### Parts of the exercise:
1. In the Dataproc setup guide below, which region is set as the default?
2. Write out the passage of the Dataproc setup guide below word for word, starting at "gcloud dataproc clusters" and ending at "software installed there.".
>> BEGIN Source
In Google Kubernetes Engine Set Up we have explained how to install google-cloud-sdk and configure a project. Here we explain how to use google storage. Here we show how to run spark cluster using gcloud. For that we have DATAPROC.

Create cluster

See https://cloud.google.com/dataproc/docs/quickstarts/quickstart-gcloud

First enable the Dataproc API on https://console.cloud.google.com/flows/enableapi?apiid=dataproc

Set default region

gcloud config set dataproc/region us-east1

Then create a cluster called spark-cluster with python 3.6:

gcloud dataproc clusters create spark-cluster\
        --image-version=1.4 \

See https://cloud.google.com/dataproc/docs/concepts/versioning/dataproc-versions for information information about available versions and software installed there.
>> END Source
>> BEGIN Records provided
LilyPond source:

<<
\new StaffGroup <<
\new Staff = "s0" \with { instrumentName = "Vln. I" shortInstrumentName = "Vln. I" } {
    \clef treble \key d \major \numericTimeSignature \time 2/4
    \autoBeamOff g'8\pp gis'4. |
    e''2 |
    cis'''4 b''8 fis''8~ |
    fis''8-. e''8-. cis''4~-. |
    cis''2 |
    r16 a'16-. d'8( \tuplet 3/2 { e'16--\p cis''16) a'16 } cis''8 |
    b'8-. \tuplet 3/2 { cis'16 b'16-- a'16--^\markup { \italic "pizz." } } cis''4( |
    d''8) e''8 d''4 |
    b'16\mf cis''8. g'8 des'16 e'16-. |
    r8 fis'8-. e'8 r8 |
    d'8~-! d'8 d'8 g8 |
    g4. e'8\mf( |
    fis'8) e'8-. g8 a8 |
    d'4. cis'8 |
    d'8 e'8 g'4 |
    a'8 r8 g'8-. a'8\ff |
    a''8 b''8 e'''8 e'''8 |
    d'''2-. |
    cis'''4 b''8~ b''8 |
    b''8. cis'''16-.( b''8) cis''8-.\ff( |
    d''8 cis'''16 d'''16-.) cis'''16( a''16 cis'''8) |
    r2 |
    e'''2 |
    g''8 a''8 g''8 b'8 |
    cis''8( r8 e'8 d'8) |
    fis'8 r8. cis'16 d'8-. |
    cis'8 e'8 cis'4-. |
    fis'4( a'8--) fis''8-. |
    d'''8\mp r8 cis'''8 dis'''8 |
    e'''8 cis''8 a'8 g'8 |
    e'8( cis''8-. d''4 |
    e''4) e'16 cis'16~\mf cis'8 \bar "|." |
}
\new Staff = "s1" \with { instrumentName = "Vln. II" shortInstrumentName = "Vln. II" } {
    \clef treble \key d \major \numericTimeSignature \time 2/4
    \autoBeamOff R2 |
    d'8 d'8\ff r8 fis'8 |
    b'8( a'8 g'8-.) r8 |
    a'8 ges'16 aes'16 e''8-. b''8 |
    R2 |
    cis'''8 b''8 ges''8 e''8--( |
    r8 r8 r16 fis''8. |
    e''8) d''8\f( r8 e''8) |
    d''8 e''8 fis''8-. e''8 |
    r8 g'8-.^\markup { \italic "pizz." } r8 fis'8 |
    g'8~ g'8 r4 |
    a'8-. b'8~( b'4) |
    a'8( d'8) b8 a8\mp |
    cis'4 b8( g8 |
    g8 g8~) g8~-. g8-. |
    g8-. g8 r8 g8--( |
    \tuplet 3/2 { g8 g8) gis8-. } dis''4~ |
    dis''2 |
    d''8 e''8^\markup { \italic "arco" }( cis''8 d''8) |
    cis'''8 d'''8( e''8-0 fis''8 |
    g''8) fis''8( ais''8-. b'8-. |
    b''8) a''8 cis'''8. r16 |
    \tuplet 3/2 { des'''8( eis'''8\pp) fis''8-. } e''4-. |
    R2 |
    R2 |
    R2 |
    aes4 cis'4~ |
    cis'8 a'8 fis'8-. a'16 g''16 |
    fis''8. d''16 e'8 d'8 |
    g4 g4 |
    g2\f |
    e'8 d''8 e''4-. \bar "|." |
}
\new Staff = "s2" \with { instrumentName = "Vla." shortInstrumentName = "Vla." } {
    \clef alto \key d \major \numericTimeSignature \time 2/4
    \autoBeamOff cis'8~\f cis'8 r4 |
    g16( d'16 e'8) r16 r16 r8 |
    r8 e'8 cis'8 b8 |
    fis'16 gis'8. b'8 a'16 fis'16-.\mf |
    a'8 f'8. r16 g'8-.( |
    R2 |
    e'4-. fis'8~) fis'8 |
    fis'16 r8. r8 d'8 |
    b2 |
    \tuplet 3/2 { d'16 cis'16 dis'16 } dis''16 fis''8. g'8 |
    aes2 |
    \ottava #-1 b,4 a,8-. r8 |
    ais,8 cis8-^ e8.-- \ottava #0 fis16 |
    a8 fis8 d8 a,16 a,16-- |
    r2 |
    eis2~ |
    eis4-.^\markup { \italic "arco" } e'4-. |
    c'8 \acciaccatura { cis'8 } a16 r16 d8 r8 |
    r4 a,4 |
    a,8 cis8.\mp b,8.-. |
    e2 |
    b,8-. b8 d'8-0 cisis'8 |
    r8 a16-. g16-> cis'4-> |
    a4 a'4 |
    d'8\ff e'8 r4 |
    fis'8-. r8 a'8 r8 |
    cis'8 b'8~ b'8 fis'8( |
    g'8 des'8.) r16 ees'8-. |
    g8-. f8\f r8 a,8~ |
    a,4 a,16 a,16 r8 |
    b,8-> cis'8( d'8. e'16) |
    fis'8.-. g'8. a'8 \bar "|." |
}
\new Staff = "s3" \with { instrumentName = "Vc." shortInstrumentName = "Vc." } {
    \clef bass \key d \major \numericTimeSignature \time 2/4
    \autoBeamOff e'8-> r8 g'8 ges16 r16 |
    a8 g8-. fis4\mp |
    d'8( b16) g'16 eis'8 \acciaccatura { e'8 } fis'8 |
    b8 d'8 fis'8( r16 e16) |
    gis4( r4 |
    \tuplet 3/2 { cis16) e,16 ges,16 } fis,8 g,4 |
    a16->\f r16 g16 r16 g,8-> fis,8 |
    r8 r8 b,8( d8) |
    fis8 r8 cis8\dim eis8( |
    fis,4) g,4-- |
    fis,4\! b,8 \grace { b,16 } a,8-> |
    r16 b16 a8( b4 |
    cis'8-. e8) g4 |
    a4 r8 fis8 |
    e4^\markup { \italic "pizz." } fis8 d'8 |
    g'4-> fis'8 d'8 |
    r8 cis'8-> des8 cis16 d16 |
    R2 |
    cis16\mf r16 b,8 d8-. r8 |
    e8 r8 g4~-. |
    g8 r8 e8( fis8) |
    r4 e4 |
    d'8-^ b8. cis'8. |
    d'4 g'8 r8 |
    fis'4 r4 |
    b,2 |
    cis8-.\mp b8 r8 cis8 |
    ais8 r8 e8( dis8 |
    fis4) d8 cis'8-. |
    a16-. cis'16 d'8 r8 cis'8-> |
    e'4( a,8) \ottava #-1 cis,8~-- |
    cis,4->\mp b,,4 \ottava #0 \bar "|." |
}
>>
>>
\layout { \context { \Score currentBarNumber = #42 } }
>> END Records provided
### Answers given:
1. us-east1

2.
gcloud dataproc clusters create spark-cluster\
        --image-version=1.4 \

See https://cloud.google.com/dataproc/docs/concepts/versioning/dataproc-versions for information information about available versions and software installed there.